[Dataset entries]
-=-=-

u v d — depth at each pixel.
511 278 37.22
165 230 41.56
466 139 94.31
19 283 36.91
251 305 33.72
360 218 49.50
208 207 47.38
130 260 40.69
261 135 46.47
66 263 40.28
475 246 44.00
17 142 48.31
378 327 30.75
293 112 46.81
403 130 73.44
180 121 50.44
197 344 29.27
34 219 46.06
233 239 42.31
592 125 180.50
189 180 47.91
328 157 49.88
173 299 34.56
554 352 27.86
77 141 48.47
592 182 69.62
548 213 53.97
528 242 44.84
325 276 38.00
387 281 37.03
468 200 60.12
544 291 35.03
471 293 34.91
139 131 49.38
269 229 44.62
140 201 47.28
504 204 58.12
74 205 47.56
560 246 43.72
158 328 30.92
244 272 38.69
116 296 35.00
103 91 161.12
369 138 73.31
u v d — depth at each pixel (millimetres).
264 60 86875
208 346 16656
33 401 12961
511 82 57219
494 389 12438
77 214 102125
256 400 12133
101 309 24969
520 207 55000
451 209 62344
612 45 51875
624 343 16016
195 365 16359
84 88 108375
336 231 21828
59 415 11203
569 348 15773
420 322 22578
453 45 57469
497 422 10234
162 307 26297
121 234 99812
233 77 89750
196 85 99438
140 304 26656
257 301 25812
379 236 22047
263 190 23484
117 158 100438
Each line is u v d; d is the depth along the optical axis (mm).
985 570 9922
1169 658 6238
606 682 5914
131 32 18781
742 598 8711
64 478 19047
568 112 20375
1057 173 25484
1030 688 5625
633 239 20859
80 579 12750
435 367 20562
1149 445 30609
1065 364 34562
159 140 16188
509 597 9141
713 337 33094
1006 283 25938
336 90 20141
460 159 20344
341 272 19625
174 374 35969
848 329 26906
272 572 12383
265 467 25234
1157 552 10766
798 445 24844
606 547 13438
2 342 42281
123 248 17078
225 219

-=-=-

#### YOUR ASSIGNMENT:
How many lines of the entries include the string "pixel"? Answer with a number and no other words.

#### REPLY:
2